I wrote this for my Dad.

in #writing6 years ago (edited)

Father’s Day 17 June 2018

Time. It’s the strangest of bedfellows. There are days it seems to creep along, tiptoeing ever so slowly. Other days, you blink your eyes and the day is over. But, in the end, it’s relentless. Parents have always known this; your child is this tiny amazing miracle, and when you turn around, that tiny human is an adult. Now, reverse this thinking, and it’s the same with our parents.

My Dad is aging, still. At 83, he is shorter than he used to be, and he bends when he walks. “Daddy, stand up straight” I tell him. And, most of the time he does. Other days, he tells me that it’s too hard to stand straight. Somehow, I think if he stands up straight, he won’t be as old.

My Dad’s eyes are as bright and lively as ever, but I see changes. I see the frustration when he can’t remember something he thinks he should remember. I see the anger when he tries to turn a screw driver or open a jar and his muscles won’t respond. These are things he never had to think about or struggle with in the past. At times, I think he feels as though his worth has been taken from him, that my Mom will see him as less of a man. He still needs and wants to be the one to protect and care for her, and it seems his body betrays him at every turn. “Daddy, fight; don’t let time win!” I want to tell him.

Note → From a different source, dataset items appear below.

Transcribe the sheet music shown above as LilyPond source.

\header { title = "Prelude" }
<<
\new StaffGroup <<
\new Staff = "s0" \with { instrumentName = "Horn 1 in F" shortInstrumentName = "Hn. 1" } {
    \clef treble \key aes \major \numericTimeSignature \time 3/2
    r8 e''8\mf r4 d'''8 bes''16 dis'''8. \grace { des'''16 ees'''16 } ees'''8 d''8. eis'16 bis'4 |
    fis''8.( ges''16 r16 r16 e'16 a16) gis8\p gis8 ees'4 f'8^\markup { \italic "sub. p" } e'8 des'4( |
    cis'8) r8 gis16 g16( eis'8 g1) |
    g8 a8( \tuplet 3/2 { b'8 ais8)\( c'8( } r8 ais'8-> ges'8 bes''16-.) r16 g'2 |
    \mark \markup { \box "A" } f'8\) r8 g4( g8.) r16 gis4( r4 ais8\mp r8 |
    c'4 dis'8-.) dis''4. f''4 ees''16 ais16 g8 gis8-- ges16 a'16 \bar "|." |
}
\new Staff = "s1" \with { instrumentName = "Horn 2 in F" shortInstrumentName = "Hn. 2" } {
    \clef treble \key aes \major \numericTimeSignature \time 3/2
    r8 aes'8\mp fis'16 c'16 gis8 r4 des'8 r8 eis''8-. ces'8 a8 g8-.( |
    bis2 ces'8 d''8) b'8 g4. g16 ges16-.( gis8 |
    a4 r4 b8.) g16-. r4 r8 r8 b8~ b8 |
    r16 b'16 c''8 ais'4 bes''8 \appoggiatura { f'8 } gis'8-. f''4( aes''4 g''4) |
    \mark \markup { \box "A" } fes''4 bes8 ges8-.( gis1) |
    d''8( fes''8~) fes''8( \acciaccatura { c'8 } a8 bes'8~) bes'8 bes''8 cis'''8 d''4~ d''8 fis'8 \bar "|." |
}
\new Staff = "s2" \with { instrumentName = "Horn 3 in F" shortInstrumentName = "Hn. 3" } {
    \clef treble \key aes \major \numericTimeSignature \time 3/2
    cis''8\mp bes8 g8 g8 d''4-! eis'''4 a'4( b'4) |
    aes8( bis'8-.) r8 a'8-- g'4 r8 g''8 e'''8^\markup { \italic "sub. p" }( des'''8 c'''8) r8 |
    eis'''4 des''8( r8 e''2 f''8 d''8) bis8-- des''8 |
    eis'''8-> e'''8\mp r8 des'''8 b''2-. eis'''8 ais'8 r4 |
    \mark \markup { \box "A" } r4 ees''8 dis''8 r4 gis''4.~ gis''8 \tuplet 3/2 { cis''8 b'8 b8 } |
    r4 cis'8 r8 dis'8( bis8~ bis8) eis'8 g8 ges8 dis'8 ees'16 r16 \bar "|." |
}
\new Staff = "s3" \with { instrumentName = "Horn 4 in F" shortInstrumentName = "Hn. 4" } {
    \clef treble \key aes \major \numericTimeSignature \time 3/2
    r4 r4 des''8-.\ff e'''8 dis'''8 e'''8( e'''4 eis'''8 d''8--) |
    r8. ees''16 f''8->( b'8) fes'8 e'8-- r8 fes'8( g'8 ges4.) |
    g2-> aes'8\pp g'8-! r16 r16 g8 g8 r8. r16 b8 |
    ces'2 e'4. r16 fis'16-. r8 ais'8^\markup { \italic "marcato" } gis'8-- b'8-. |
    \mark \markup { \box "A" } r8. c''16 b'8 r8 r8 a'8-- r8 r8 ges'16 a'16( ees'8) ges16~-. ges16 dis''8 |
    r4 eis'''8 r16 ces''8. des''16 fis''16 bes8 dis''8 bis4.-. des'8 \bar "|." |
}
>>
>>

I know that I still see my Dad through the eyes of his little girl. He was my hero, my role model, my teacher. As I got older, he was the one I went to with problems and questions. And I still see him that way. I still run to my Daddy. But, now when I am forced to see him through the eyes of time, I realize our time together is precious.

The universe is masterful, and sometimes plays us like a chessboard. When I lived far enough away, that I only saw my parents a few times a year, the changes in them were surprising, but I could go home and pretend I didn’t notice. And yet, I wanted more time with them. The universe moved her pieces on the board, and I am close by. It is a bittersweet gift. I see how often my Dad falls asleep, and I want to scream at him to stop driving. I know he won’t, though, because that is the last vestige of freedom. I think in his mind, if he gives that up, time has won. So, we pray, my Mom and I, every time he gets behind the wheel. And I pretend not to see the sorrow and frustration in her eyes. We are powerless to stop the progress of aging.

So, we cherish the time we are given. I will still run to my Dad for advice, counsel, or just to talk. I’ll visit, we’ll go to lunch or dinner, and I will treasure this gift of closeness. I will never stop being thankful for the man my Dad is. And, yes, I know he has flaws. But my sons are better men because they grew up with his influence and counsel. My daughter is obsessive about auto maintenance because she learned it from her Grandpa. People tell me I am just like my Dad, and I am proud of that.